Capturing Genetic Diversity in Proteomics
The field of proteomics lacks the ability to capture human diversity. A new tool, ProHap, promises to help.
Complete the form below to unlock access to ALL audio articles.
Proteins are complex biomolecules that orchestrate or contribute to nearly every cellular process, making them a key focus of biomedical research. Many human diseases occur as a result of abnormal proteins, and over 95% of existing drug targets in the human body are proteins.
Our ability to identify, characterize and analyze proteins continues to play a key role in our progress toward personalized medicine. What the field of proteomics lacks, however, is an ability to capture human diversity; most mass spectrometry (MS)-based proteomics research studies compare a cohort’s proteomes to reference proteomes.
A new bioinformatic tool – ProHap – is designed to address this bottleneck. Published in Nature Methods late last year, ProHap is a Python-based tool that creates custom protein sequence databases from large panels of reference human haplotypes.
Jakub Vašíček, PhD candidate at the University of Bergen, is the first author of the paper. He joined Technology Networks to discuss the need for genetic diversity in proteomics, how ProHap can help achieve it and the continued development of the tool.
Why is it important to account for genetic diversity in proteomics? Why has this proven challenging?
When genome sequencing first became available, the field established the “reference” human genome – an arbitrary reference sequence used to map the differences that make us who we are. The field of precision medicine aims to take these differences into account to better personalize treatments – but not all populations are equally represented in medical studies which can create biases. In genomics, for example, clinical usage of established associations between genetic variants and medical conditions (polygenic risk scores) may increase health disparities for underserved communities.
When studying large human cohorts in proteomics, the data are aligned onto the reference proteome, the product of the reference genome. All natural and common differences between humans are lost. Furthermore, it is easy to mistake two sequences that are similar. If we only search for reference sequences, some parts of proteins that are varying would be falsely matched, while others will remain invisible.
Accounting for the differences between humans opens the possibility of avoiding such errors and accounting for genetic diversity in medical research better.
Can you discuss the background work that led to the development of ProHap?
This work is part of a broader project funded by the Norwegian Research Council to enable the interpretation of proteomic data in the context of genetic variation. Proteomic data contains the products of genetic variation – we were just blind to it so far.
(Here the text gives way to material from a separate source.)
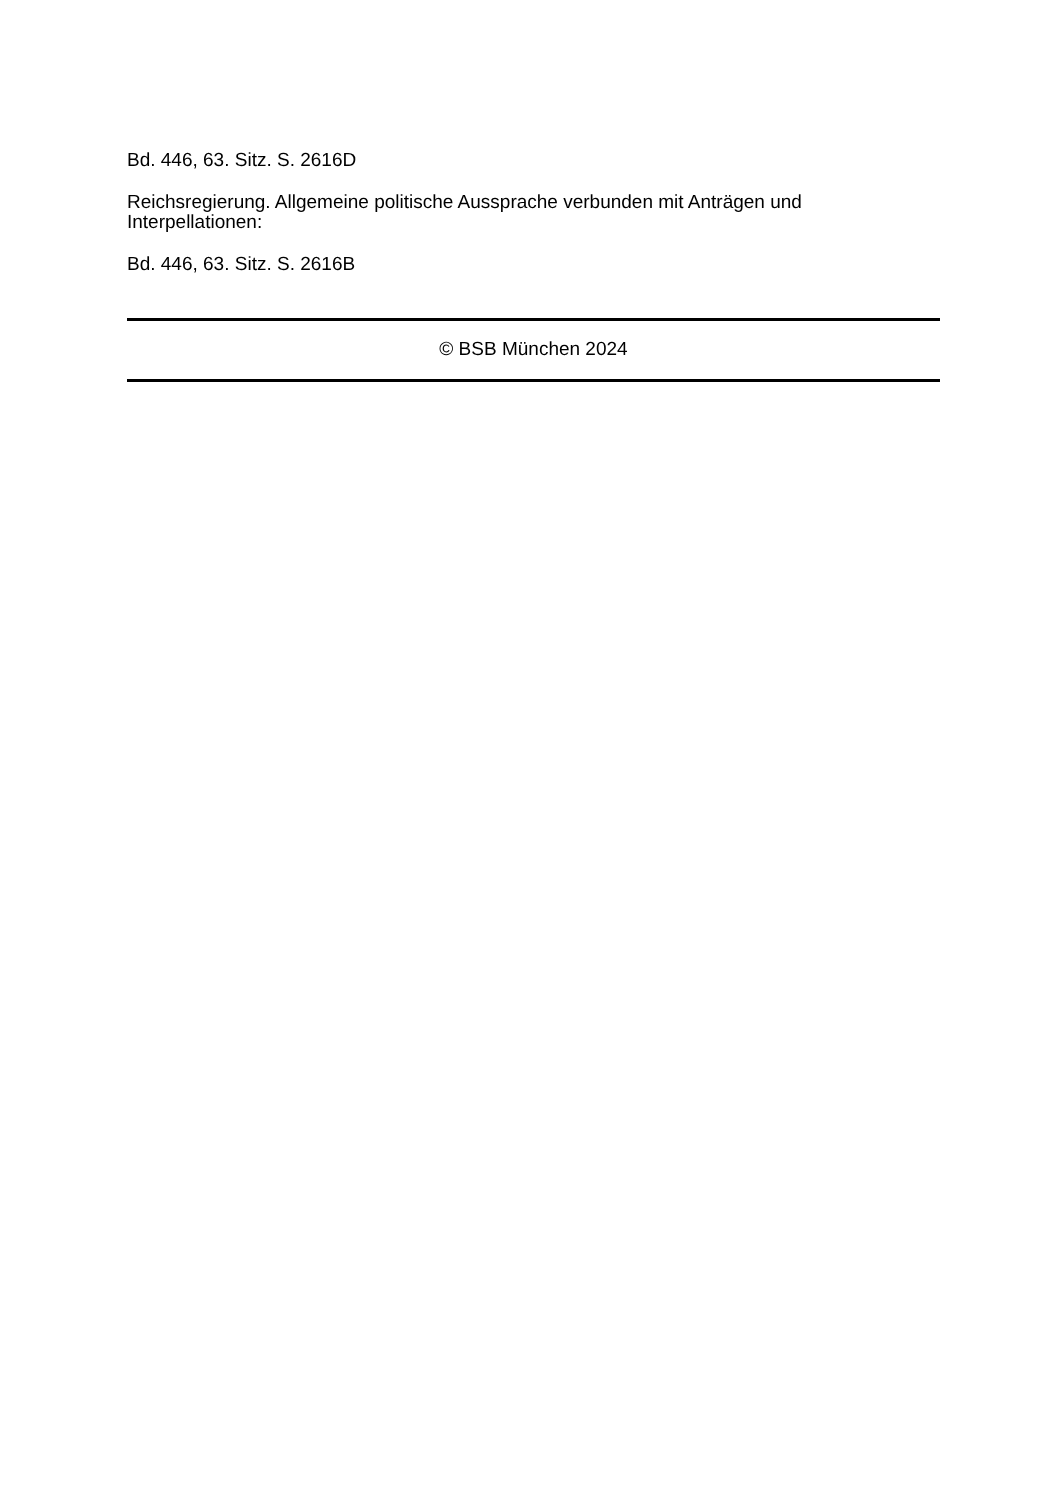Bd. 446, 63. Sitz. S. 2616D
Reichsregierung. Allgemeine politische Aussprache verbunden mit Anträgen und Interpellationen:
Bd. 446, 63. Sitz. S. 2616B
© BSB München 2024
To be able to chart variation in human samples, we adopted the methods used in genetic epidemiology and wrote ProHap to produce a map of so-called protein haplotypes, that would fairly represent the participants of reference genetic panels.
Can you discuss the research that you conducted to showcase ProHap’s utility to the scientific community? What were your key findings?
First, we have used ProHap with the genotypes of the 1000 Genomes Project to generate 6 different databases of protein sequences. In the 1,000 Genomes Project, participants were pooled into 5 groups: African, American, European, East Asian and South Asian. The first 5 databases therefore represent these groups, while the 6th contains protein sequences commonly expected among all the individuals from the 1000 Genomes panel.
The 1000 Genomes are not a perfect sample of human diversity, but they do offer a glimpse into the differences between the reference proteome and individuals in the different populations. We have seen that the highest share of the proteome can be affected by genetic variation in the African “superpopulation”, while all individuals would benefit from having their genotypes accounted for in proteomic studies.
We have also used ProHap to create a personalized proteome for a donor whose genome sequence is publicly available online. Stem cells derived from this donor are commercially available and, when analyzing them, we found that we can detect many changes in the protein sequences. In some cases where the donor carries two different versions of the same gene, we can detect the two different proteins that can be encoded.
Firstly, the proteomics community can readily use the sequence databases that we have published alongside the tool. These databases will be useful for the development of more refined proteomic workflows.
Moreover, as the field of genomics moves to produce various new panels of genotypes, with this data rightfully staying in the ownership of the respective communities, ProHap can be used on secure servers to produce new protein databases, maintaining the confidentiality of the data.
Finally, we are investigating the usage of databases created by ProHap in studies of the immune system, where refining the protein analyses to the personal level is vital (e.g., when studying graft–host interaction).